Riesenvirus aus Kläranlage macht hirnfressender Amöbe den Garaus
Was in Kläranlagen gefunden wird, ist selten wirklich erfreulich. Vor allem, wenn es sich um Viren handelt. Im Fall eines in Österreich entdeckten Naegleriavirus scheint aber genau das der Fall zu sein.
Es klingt bedrohlich, könnte aber ein bisher unlösbares Problem lösen: Forschende der Universität Wien haben in einer Kläranlage in Klosterneuburg ein Riesenvirus entdeckt, das den krankmachenden und in der Regel tödlichen Einzeller Naegleria fowleri befällt.
Warum ist Naegleria fowleri ein Problem?
Der Parasit wird auch als hirnfressende Amöbe bezeichnet, weil er beim Menschen das Gehirn befällt, dort eine Hirnhautentzündung auslöst und innerhalb kurzer Zeit die Gehirnmasse zersetzt. Die Erkrankung ist zwar extrem selten, endet aber nahezu immer tödlich. Laut den US-Gesundheitsbehörden CDC liegt die Überlebensrate bei weniger als drei Prozent. Ein Heilmittel gibt es bislang nicht.
Was kann das neu entdeckte Virus dagegen ausrichten?

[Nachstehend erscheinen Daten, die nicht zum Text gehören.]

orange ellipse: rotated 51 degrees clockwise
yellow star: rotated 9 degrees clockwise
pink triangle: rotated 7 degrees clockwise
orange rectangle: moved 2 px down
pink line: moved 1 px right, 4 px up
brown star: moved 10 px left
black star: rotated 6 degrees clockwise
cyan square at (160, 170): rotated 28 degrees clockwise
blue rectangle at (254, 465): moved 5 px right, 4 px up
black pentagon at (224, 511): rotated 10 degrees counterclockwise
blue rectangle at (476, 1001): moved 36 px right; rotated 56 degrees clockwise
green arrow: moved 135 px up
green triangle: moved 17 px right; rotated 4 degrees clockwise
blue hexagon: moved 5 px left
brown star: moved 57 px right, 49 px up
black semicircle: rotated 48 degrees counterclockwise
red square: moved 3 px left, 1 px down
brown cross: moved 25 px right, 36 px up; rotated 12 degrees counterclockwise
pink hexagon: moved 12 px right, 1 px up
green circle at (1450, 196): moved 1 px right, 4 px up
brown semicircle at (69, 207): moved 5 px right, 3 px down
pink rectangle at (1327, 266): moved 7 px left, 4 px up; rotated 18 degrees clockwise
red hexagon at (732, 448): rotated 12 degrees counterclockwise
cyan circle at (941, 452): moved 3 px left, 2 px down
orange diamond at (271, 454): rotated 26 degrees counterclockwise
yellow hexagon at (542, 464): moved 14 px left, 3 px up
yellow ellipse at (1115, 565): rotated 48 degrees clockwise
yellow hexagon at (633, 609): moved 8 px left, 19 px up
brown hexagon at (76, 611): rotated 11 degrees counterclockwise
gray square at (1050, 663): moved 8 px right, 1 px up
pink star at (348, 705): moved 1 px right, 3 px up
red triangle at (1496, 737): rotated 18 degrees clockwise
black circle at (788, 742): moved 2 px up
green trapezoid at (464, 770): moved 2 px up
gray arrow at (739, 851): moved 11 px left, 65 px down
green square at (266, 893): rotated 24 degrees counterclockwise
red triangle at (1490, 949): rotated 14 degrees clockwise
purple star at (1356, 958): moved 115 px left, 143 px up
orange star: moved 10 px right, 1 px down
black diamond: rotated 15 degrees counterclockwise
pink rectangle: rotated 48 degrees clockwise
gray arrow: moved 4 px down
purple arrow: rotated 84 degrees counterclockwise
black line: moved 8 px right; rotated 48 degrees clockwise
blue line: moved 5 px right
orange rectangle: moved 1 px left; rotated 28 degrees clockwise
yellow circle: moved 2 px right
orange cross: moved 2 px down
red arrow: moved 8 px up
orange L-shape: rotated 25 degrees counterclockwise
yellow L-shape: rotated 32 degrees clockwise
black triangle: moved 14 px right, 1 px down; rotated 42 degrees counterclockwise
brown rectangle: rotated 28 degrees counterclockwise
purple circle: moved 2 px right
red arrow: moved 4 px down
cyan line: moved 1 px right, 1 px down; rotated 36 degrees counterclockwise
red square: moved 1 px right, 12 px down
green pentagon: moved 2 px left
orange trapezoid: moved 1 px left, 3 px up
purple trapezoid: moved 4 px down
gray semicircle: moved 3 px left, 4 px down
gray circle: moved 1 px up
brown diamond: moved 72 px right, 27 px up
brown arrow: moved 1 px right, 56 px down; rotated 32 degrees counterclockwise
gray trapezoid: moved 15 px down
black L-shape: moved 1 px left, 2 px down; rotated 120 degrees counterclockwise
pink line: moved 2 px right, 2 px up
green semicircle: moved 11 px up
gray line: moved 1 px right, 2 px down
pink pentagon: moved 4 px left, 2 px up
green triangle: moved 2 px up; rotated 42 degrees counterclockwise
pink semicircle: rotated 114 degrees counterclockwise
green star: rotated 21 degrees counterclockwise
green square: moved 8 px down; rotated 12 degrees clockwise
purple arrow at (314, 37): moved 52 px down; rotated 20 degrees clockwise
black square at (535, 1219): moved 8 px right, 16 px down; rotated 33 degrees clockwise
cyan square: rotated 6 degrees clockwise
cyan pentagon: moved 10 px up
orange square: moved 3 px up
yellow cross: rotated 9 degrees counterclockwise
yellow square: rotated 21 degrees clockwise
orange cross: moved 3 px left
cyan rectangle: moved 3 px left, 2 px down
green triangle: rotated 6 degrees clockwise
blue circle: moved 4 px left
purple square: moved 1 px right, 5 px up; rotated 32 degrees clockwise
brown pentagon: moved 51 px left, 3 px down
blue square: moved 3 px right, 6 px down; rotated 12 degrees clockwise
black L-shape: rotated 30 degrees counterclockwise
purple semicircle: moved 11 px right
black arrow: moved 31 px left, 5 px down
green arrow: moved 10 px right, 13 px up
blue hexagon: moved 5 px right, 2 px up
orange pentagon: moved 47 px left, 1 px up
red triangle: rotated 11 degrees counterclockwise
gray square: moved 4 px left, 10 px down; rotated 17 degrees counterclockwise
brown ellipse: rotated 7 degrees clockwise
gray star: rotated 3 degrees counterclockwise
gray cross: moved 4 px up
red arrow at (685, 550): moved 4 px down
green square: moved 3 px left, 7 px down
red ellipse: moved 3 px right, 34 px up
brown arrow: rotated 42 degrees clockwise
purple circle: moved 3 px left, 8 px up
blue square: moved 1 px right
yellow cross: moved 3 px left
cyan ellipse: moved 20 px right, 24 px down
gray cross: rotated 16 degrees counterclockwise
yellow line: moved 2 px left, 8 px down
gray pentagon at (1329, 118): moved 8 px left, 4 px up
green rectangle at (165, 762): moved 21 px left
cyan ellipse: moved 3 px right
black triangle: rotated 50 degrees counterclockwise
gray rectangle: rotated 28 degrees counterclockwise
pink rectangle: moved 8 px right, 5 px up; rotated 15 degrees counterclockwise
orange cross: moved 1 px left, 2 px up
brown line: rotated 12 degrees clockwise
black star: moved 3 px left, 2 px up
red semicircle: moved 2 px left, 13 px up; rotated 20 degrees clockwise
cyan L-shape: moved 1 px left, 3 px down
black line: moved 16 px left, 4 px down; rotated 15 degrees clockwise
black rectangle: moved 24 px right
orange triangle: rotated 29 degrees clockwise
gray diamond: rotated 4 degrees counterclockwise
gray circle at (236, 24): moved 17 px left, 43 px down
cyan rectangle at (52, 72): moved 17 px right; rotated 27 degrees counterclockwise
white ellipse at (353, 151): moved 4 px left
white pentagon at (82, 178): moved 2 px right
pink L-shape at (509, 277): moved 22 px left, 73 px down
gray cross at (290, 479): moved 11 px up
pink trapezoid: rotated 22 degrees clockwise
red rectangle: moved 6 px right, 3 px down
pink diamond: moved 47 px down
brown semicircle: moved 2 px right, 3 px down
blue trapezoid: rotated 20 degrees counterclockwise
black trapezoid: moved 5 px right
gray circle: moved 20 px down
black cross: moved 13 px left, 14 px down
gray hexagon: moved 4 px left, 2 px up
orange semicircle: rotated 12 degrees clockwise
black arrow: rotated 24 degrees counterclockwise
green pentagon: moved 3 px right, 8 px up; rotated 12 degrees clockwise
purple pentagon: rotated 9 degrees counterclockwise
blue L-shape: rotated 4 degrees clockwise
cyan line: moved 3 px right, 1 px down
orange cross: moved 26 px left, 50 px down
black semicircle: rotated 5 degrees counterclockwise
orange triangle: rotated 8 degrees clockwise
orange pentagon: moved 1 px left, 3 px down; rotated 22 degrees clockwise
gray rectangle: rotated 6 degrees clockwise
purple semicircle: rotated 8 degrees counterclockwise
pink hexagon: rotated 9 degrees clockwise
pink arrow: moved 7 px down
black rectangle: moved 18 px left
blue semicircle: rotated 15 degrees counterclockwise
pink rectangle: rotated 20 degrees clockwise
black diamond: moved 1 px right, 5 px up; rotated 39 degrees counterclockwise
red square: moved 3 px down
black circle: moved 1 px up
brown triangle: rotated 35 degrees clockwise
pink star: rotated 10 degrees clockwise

Es bietet womöglich erstmals die Chance, Naegleria fowleri zu bekämpfen. In ersten Tests infizierte und tötete das neu entdeckte Riesenvirus zuverlässig alle Vertreter der Gattung Naegleria, einschliesslich des gefürchteten Naegleria fowleri. Deshalb gaben sie ihm den Namen Naegleriavirus. Laut den Forschenden wird das Naegleriavirus von den Amöben fälschlicherweise als Futter aufgenommen und zerstört sie dann innerhalb von nur wenigen Stunden.
«Das Naegleriavirus wird von den Amöben fälschlicherweise als Futter aufgenommen und zerstört sie dann innerhalb von nur wenigen Stunden.»
Wie schafft das Naegleriavirus das?
Das Virus schleust seine Gene in Amöbenzellen ein und baut in ihnen eine Art Virusfabrik auf. «Um die Wirtszelle währenddessen am Leben zu halten, bedient sich das Naegleriavirus vermutlich spezieller Proteine, die die natürliche Immunreaktion der Amöbenzelle unterdrücken und so den vorzeitigen Zelltod verhindern», erklärt Co-Autor Florian Panhölzl von der Universität Wien. «Erst nach erfolgreicher Vermehrung der Viren kommt es zur Zerstörung der Wirtszelle und dem Freisetzen der Viren.»
Wie könnte das Naegleriavirus eingesetzt werden?
Noch brauche es weitere Forschung, so die Wissenschaftlerinnen und Wissenschaftler. «Diese Entdeckung eröffnet grundsätzlich die Möglichkeit einer vorbeugenden Behandlung von gefährdeten Gewässern, wie zum Beispiel im Rahmen der Wasseraufbereitung in Swimming Pools (siehe Box).»
Sicher sei dagegen bereits, dass das neu entdeckte Riesenvirus helfen werde, die Biologie der Naeglerien und deren Interaktionen mit Viren besser zu verstehen.
Die Studie ist im Fachjournal «Nature Communications» erschienen.